▶ [MATERIALS PROVIDED]
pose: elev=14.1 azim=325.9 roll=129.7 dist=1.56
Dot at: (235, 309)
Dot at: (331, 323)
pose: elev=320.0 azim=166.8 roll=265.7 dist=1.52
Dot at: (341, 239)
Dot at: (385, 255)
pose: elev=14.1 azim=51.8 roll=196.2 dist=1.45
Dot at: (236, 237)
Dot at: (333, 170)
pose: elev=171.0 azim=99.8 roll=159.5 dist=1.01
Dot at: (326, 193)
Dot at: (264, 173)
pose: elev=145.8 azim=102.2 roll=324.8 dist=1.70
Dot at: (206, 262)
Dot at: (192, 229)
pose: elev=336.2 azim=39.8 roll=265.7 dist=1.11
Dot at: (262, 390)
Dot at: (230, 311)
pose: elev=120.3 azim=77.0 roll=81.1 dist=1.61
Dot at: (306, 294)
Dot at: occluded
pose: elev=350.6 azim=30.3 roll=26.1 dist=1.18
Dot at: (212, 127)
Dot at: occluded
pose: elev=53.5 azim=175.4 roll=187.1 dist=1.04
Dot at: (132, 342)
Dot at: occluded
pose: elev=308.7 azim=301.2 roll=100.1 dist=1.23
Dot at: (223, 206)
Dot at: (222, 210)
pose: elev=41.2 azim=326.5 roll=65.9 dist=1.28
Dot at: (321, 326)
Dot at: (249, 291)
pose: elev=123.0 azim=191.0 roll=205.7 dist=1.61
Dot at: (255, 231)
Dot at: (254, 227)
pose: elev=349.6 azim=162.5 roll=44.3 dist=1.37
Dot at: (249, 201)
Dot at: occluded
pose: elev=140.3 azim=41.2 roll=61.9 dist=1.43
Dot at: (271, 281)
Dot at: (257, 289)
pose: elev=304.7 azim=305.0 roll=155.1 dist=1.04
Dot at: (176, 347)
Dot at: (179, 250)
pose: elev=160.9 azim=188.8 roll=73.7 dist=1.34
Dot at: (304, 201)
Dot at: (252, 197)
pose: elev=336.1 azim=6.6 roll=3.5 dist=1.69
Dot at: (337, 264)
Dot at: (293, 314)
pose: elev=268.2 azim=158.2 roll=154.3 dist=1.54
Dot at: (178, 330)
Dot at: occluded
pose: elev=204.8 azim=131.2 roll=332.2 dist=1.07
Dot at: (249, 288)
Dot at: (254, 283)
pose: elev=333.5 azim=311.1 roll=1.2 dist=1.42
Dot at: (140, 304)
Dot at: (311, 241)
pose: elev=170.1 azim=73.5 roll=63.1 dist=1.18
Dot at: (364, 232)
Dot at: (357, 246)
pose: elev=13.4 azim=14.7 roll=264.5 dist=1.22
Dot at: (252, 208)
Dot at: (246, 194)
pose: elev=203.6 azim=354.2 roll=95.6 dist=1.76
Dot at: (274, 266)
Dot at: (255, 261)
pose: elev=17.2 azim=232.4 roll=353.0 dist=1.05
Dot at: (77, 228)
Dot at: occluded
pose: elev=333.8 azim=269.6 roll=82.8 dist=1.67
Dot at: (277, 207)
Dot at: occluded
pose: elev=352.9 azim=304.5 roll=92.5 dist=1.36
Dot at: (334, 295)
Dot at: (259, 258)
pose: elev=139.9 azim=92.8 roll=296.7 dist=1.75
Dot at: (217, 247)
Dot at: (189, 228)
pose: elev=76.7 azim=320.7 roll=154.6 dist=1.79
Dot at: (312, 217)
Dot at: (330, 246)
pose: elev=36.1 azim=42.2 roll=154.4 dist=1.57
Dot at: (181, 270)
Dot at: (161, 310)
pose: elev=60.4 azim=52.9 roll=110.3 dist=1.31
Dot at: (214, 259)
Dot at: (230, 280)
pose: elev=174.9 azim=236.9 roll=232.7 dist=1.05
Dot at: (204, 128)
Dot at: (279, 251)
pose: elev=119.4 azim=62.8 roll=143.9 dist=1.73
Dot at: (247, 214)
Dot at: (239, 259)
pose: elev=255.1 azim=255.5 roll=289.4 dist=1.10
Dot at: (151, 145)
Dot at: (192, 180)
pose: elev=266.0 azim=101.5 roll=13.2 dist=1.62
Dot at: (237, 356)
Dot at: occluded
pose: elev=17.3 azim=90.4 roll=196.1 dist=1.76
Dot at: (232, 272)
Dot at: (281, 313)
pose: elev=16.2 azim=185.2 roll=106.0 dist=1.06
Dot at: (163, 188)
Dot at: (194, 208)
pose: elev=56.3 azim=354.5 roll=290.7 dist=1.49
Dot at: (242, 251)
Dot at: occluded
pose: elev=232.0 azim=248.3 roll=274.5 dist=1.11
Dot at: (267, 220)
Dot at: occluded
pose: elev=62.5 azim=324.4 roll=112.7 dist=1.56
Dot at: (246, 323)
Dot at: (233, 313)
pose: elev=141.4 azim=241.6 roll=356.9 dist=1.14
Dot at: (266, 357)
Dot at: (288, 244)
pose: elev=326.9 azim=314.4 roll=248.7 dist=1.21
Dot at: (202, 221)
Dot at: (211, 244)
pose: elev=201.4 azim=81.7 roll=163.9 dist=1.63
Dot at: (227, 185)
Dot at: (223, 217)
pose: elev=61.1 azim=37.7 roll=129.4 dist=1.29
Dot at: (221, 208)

▶ [GIVEN EXERCISE] Lay out every line of the data above as a numbered list, omitting any blank lines.

▶ [CORRECT ANSWER]
1. pose: elev=14.1 azim=325.9 roll=129.7 dist=1.56
2. Dot at: (235, 309)
3. Dot at: (331, 323)
4. pose: elev=320.0 azim=166.8 roll=265.7 dist=1.52
5. Dot at: (341, 239)
6. Dot at: (385, 255)
7. pose: elev=14.1 azim=51.8 roll=196.2 dist=1.45
8. Dot at: (236, 237)
9. Dot at: (333, 170)
10. pose: elev=171.0 azim=99.8 roll=159.5 dist=1.01
11. Dot at: (326, 193)
12. Dot at: (264, 173)
13. pose: elev=145.8 azim=102.2 roll=324.8 dist=1.70
14. Dot at: (206, 262)
15. Dot at: (192, 229)
16. pose: elev=336.2 azim=39.8 roll=265.7 dist=1.11
17. Dot at: (262, 390)
18. Dot at: (230, 311)
19. pose: elev=120.3 azim=77.0 roll=81.1 dist=1.61
20. Dot at: (306, 294)
21. Dot at: occluded
22. pose: elev=350.6 azim=30.3 roll=26.1 dist=1.18
23. Dot at: (212, 127)
24. Dot at: occluded
25. pose: elev=53.5 azim=175.4 roll=187.1 dist=1.04
26. Dot at: (132, 342)
27. Dot at: occluded
28. pose: elev=308.7 azim=301.2 roll=100.1 dist=1.23
29. Dot at: (223, 206)
30. Dot at: (222, 210)
31. pose: elev=41.2 azim=326.5 roll=65.9 dist=1.28
32. Dot at: (321, 326)
33. Dot at: (249, 291)
34. pose: elev=123.0 azim=191.0 roll=205.7 dist=1.61
35. Dot at: (255, 231)
36. Dot at: (254, 227)
37. pose: elev=349.6 azim=162.5 roll=44.3 dist=1.37
38. Dot at: (249, 201)
39. Dot at: occluded
40. pose: elev=140.3 azim=41.2 roll=61.9 dist=1.43
41. Dot at: (271, 281)
42. Dot at: (257, 289)
43. pose: elev=304.7 azim=305.0 roll=155.1 dist=1.04
44. Dot at: (176, 347)
45. Dot at: (179, 250)
46. pose: elev=160.9 azim=188.8 roll=73.7 dist=1.34
47. Dot at: (304, 201)
48. Dot at: (252, 197)
49. pose: elev=336.1 azim=6.6 roll=3.5 dist=1.69
50. Dot at: (337, 264)
51. Dot at: (293, 314)
52. pose: elev=268.2 azim=158.2 roll=154.3 dist=1.54
53. Dot at: (178, 330)
54. Dot at: occluded
55. pose: elev=204.8 azim=131.2 roll=332.2 dist=1.07
56. Dot at: (249, 288)
57. Dot at: (254, 283)
58. pose: elev=333.5 azim=311.1 roll=1.2 dist=1.42
59. Dot at: (140, 304)
60. Dot at: (311, 241)
61. pose: elev=170.1 azim=73.5 roll=63.1 dist=1.18
62. Dot at: (364, 232)
63. Dot at: (357, 246)
64. pose: elev=13.4 azim=14.7 roll=264.5 dist=1.22
65. Dot at: (252, 208)
66. Dot at: (246, 194)
67. pose: elev=203.6 azim=354.2 roll=95.6 dist=1.76
68. Dot at: (274, 266)
69. Dot at: (255, 261)
70. pose: elev=17.2 azim=232.4 roll=353.0 dist=1.05
71. Dot at: (77, 228)
72. Dot at: occluded
73. pose: elev=333.8 azim=269.6 roll=82.8 dist=1.67
74. Dot at: (277, 207)
75. Dot at: occluded
76. pose: elev=352.9 azim=304.5 roll=92.5 dist=1.36
77. Dot at: (334, 295)
78. Dot at: (259, 258)
79. pose: elev=139.9 azim=92.8 roll=296.7 dist=1.75
80. Dot at: (217, 247)
81. Dot at: (189, 228)
82. pose: elev=76.7 azim=320.7 roll=154.6 dist=1.79
83. Dot at: (312, 217)
84. Dot at: (330, 246)
85. pose: elev=36.1 azim=42.2 roll=154.4 dist=1.57
86. Dot at: (181, 270)
87. Dot at: (161, 310)
88. pose: elev=60.4 azim=52.9 roll=110.3 dist=1.31
89. Dot at: (214, 259)
90. Dot at: (230, 280)
91. pose: elev=174.9 azim=236.9 roll=232.7 dist=1.05
92. Dot at: (204, 128)
93. Dot at: (279, 251)
94. pose: elev=119.4 azim=62.8 roll=143.9 dist=1.73
95. Dot at: (247, 214)
96. Dot at: (239, 259)
97. pose: elev=255.1 azim=255.5 roll=289.4 dist=1.10
98. Dot at: (151, 145)
99. Dot at: (192, 180)
100. pose: elev=266.0 azim=101.5 roll=13.2 dist=1.62
101. Dot at: (237, 356)
102. Dot at: occluded
103. pose: elev=17.3 azim=90.4 roll=196.1 dist=1.76
104. Dot at: (232, 272)
105. Dot at: (281, 313)
106. pose: elev=16.2 azim=185.2 roll=106.0 dist=1.06
107. Dot at: (163, 188)
108. Dot at: (194, 208)
109. pose: elev=56.3 azim=354.5 roll=290.7 dist=1.49
110. Dot at: (242, 251)
111. Dot at: occluded
112. pose: elev=232.0 azim=248.3 roll=274.5 dist=1.11
113. Dot at: (267, 220)
114. Dot at: occluded
115. pose: elev=62.5 azim=324.4 roll=112.7 dist=1.56
116. Dot at: (246, 323)
117. Dot at: (233, 313)
118. pose: elev=141.4 azim=241.6 roll=356.9 dist=1.14
119. Dot at: (266, 357)
120. Dot at: (288, 244)
121. pose: elev=326.9 azim=314.4 roll=248.7 dist=1.21
122. Dot at: (202, 221)
123. Dot at: (211, 244)
124. pose: elev=201.4 azim=81.7 roll=163.9 dist=1.63
125. Dot at: (227, 185)
126. Dot at: (223, 217)
127. pose: elev=61.1 azim=37.7 roll=129.4 dist=1.29
128. Dot at: (221, 208)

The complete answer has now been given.